「STAY HOME」に「#うちで踊ろう」、「テレワーク」に「密です!」、さらにはアマビエの絵まで…。さながら流行語大賞候補のようだが、実はこれ、文具店のペン売り場にある「試し書き」に書かれた言葉と絵。たいてい、小さなメモ帳サイズで、誰も気にもとめないようなその紙には知られざる奥深い世界があるという。

 いやいやいや…、といぶかしむところだが、世の中にはこの紙を4万枚以上集めた男性がいる。プロデューサーで文筆家、そして「試し書きコレクター」の寺井広樹さん(40)がその人だ。曰く、「試し書きは日本で数少ない、自由に、そして正々堂々と落書きができる場所なんですよ!!」と力を込める。

無意識のアート

 そもそも、その魅力にハマったのは10年ほど前にあてどなく世界を放浪していた頃。
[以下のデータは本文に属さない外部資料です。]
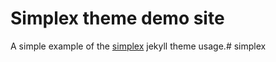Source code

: # Simplex theme demo site
A simple example of the [simplex](https://github.com/andreondra/jekyll-theme-simplex) jekyll theme usage.# simplex
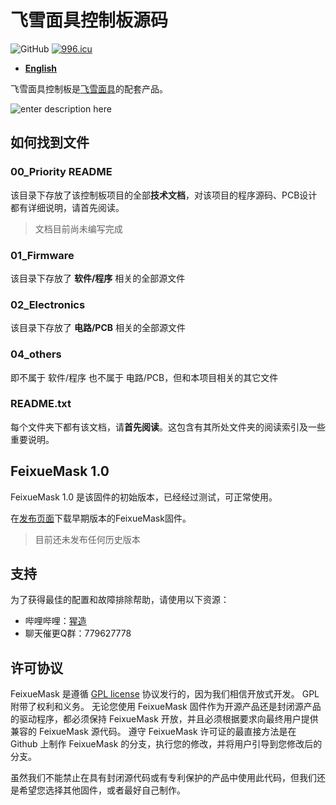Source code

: 
# 飞雪面具控制板源码

![GitHub](https://img.shields.io/github/license/marlinfirmware/marlin.svg)
<a href="https://996.icu"><img src="https://img.shields.io/badge/link-996.icu-red.svg" alt="996.icu" /></a>

- **[English](/README_EN.md)**

飞雪面具控制板是[飞雪面具](https://www.bilibili.com/video/BV1Dy4y1i72c)的配套产品。

![enter description here](./images/FeixueMask动画.gif)

## 如何找到文件

### 00_Priority README
该目录下存放了该控制板项目的全部**技术文档**，对该项目的程序源码、PCB设计都有详细说明，请首先阅读。
>文档目前尚未编写完成
>
### 01_Firmware
该目录下存放了 **软件/程序** 相关的全部源文件

### 02_Electronics
该目录下存放了 **电路/PCB** 相关的全部源文件

### 04_others
即不属于 软件/程序 也不属于 电路/PCB，但和本项目相关的其它文件

###  README.txt
每个文件夹下都有该文档，请**首先阅读**。这包含有其所处文件夹的阅读索引及一些重要说明。

## FeixueMask 1.0
FeixueMask 1.0 是该固件的初始版本，已经经过测试，可正常使用。

在[发布页面](https://github.com/LonlyPan/FeixueMask/releases)下载早期版本的FeixueMask固件。
>目前还未发布任何历史版本

## 支持

为了获得最佳的配置和故障排除帮助，请使用以下资源：
- 哔哩哔哩：[猩造](https://space.bilibili.com/16614468/)  
- 聊天催更Q群：779627778

## 许可协议

FeixueMask 是遵循 [GPL license](/LICENSE) 协议发行的，因为我们相信开放式开发。 GPL附带了权利和义务。 无论您使用 FeixueMask 固件作为开源产品还是封闭源产品的驱动程序，都必须保持 FeixueMask 开放，并且必须根据要求向最终用户提供兼容的 FeixueMask 源代码。 遵守 FeixueMask 许可证的最直接方法是在 Github 上制作 FeixueMask 的分支，执行您的修改，并将用户引导到您修改后的分支。

虽然我们不能禁止在具有封闭源代码或有专利保护的产品中使用此代码，但我们还是希望您选择其他固件，或者最好自己制作。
ベルギーの地方都市で入った店で、まるで絵画のような試し書きに出会ったのだという。

 「日本だとメモ帳サイズですが、A4ぐらいのサイズの、比較的丈夫な紙に、人間や花、笑顔などさまざまなイラストが描き込まれていた。その色使いも絵柄も、ベルギーの国民性を表しているように感じて…。すぐに店主に頼み込んで譲ってもらったんです。それで『あれ、試し書きって実はこんな楽しかったんだ、日本のってどんなだっけ』と居ても居られなくなって帰国しました」

 そんな理由で帰ってきたの?というツッコミは置いといて、それから国内の文房具店に出掛けては試し書きを譲ってもらえないか頼み込んだ。「最初は気味悪がられた」というが、次第に認知され、今では取っておいてくれる店もあるとか。世界の試し書きも併せて収集しており、自分で出向いた国に加え、友人に頼んで持ち帰ってもらったものも含めると、現在108カ国のものが集まっているという。実に世界の半数を超える。
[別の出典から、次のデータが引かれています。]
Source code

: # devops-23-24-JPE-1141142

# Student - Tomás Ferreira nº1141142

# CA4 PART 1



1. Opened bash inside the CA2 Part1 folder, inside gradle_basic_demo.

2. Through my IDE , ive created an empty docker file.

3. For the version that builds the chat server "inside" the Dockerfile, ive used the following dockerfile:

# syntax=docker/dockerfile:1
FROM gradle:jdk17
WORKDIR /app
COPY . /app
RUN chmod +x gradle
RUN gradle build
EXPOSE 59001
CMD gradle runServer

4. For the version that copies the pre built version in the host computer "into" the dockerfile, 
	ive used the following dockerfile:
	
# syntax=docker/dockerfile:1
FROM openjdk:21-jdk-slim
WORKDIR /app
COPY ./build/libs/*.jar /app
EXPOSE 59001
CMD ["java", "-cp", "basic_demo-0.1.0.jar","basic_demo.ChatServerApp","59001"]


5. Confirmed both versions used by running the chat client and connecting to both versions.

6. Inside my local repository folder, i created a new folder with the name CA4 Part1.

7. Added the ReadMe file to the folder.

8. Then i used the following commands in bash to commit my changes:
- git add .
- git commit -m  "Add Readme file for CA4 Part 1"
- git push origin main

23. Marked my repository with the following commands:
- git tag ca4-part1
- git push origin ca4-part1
 そんな面白いのか…とそのコレクションを見ていると、確かに主流は「あいうえお」や波線、曲線などだが、そこに印象的な言葉が登場するのに気付く。「試し書きって『つぶやき』に似てて、その時代の世相や流行語が知らず、出てくるんですよね」と寺井さん。実際、「35億」など「流行語大賞のノミネートの中に必ず、試し書きでよく書かれていた言葉が入っている」のだという。(確かに6月20日に発表された「2020年上半期インスタ流行語大賞」の流行語部門第5位には「密です」が入った)

つぶやきでつながる

 さらに、これでもかと詰め込まれた試し書きに、「←密です」とコメントしたり、かつてSTAP細胞が世間を騒がせた際は、かの名言「STAP細胞はあります!」の横に「ねえよ!」の文字が添えられたり。コロナ禍では「マスク入荷せよ」「マスク入荷して下さい」と呼応したかのような書き込みが見られ、さながらツイッターの元祖のようだ。
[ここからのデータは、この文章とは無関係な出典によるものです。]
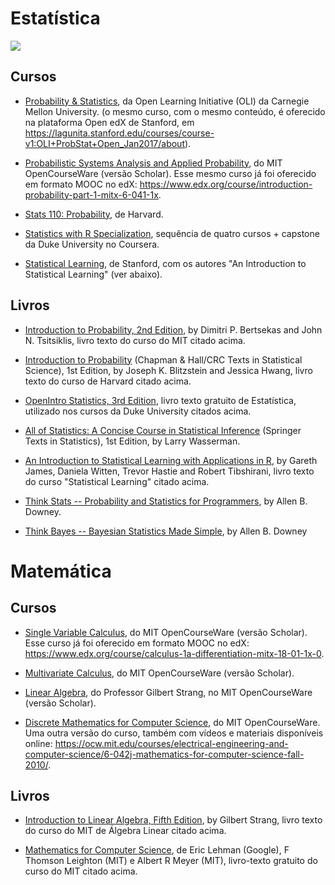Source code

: # Estatística

![](https://media.giphy.com/media/il98kgSrXh66I/giphy.gif)

## Cursos

* [Probability & Statistics](http://oli.cmu.edu/courses/all-oli-courses/statistics-course-details/), da Open Learning Initiative (OLI) da Carnegie Mellon University. (o mesmo curso, com o mesmo conteúdo, é oferecido na plataforma Open edX de Stanford, em https://lagunita.stanford.edu/courses/course-v1:OLI+ProbStat+Open_Jan2017/about).

* [Probabilistic Systems Analysis and Applied Probability](https://ocw.mit.edu/courses/electrical-engineering-and-computer-science/6-041sc-probabilistic-systems-analysis-and-applied-probability-fall-2013/), do MIT OpenCourseWare (versão Scholar). Esse mesmo curso já foi oferecido em formato MOOC no edX: https://www.edx.org/course/introduction-probability-part-1-mitx-6-041-1x.

* [Stats 110: Probability](https://projects.iq.harvard.edu/stat110/home), de Harvard.

* [Statistics with R Specialization](https://www.coursera.org/specializations/statistics), sequência de quatro cursos + capstone da Duke University no Coursera.

* [Statistical Learning](https://lagunita.stanford.edu/courses/HumanitiesSciences/StatLearning/Winter2016/about), de Stanford, com os autores "An Introduction to Statistical Learning" (ver abaixo).

## Livros

* [Introduction to Probability, 2nd Edition](https://www.amazon.com/Introduction-Probability-2nd-Dimitri-Bertsekas/dp/188652923X), by Dimitri P. Bertsekas and John N. Tsitsiklis, livro texto do curso do MIT citado acima.

* [Introduction to Probability](https://www.amazon.com/Introduction-Probability-Chapman-Statistical-Science/dp/1466575573) (Chapman & Hall/CRC Texts in Statistical Science), 1st Edition, by Joseph K. Blitzstein  and Jessica Hwang, livro texto do curso de Harvard citado acima.

* [OpenIntro Statistics, 3rd Edition](https://www.openintro.org/stat/textbook.php), livro texto gratuito de Estatística, utilizado nos cursos da Duke University citados acima.

* [All of Statistics: A Concise Course in Statistical Inference](https://www.amazon.com/All-Statistics-Statistical-Inference-Springer/dp/0387402721) (Springer Texts in Statistics), 1st Edition, by Larry Wasserman.

* [An Introduction to Statistical Learning with Applications in R](http://www-bcf.usc.edu/~gareth/ISL/), by Gareth James, Daniela Witten, Trevor Hastie and Robert Tibshirani, livro texto do curso "Statistical Learning" citado acima.

* [Think Stats -- Probability and Statistics for Programmers](http://greenteapress.com/thinkstats/), by Allen B. Downey.

* [Think Bayes -- Bayesian Statistics Made Simple](http://greenteapress.com/wp/think-bayes/), by Allen B. Downey

# Matemática

## Cursos

* [Single Variable Calculus](https://ocw.mit.edu/courses/mathematics/18-01sc-single-variable-calculus-fall-2010/), do MIT OpenCourseWare (versão Scholar). Esse curso já foi oferecido em formato MOOC no edX: https://www.edx.org/course/calculus-1a-differentiation-mitx-18-01-1x-0.

* [Multivariate Calculus](https://ocw.mit.edu/courses/mathematics/18-02sc-multivariable-calculus-fall-2010/), do MIT OpenCourseWare (versão Scholar).

* [Linear Algebra](https://ocw.mit.edu/courses/mathematics/18-06sc-linear-algebra-fall-2011/), do Professor Gilbert Strang, no MIT OpenCourseWare (versão Scholar).

* [Discrete Mathematics for Computer Science](https://ocw.mit.edu/courses/electrical-engineering-and-computer-science/6-042j-mathematics-for-computer-science-spring-2015/), do MIT OpenCourseWare. Uma outra versão do curso, também com vídeos e materiais disponíveis online: https://ocw.mit.edu/courses/electrical-engineering-and-computer-science/6-042j-mathematics-for-computer-science-fall-2010/.

## Livros

* [Introduction to Linear Algebra, Fifth Edition](https://www.amazon.com/Introduction-Linear-Algebra-Gilbert-Strang/dp/0980232775), by Gilbert Strang, livro texto do curso do MIT de Álgebra Linear citado acima.

* [Mathematics for Computer Science](https://courses.csail.mit.edu/6.042/spring17/mcs.pdf), de Eric Lehman (Google), F Thomson Leighton (MIT) e Albert R Meyer (MIT), livro-texto gratuito do curso do MIT citado acima.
 「ほぼ見ず知らずの、年代も境遇も違う人同士が、この小さな1枚の紙の上で交流している。ネットだと仮想空間だけれど、紙と文字はリアル。字からは人となりも浮かびますし、それがどうしようもなく愛しくて」と寺井さん。そんな魅力にジワジワととりつかれる人も増えているのか、「本来は誰に見せるでもない、『無意識のアート』だったものが、最近はインスタ映えを狙ったような試し書きも増えている」(寺井さん)という。

 さて、今年の流行語や、いかに。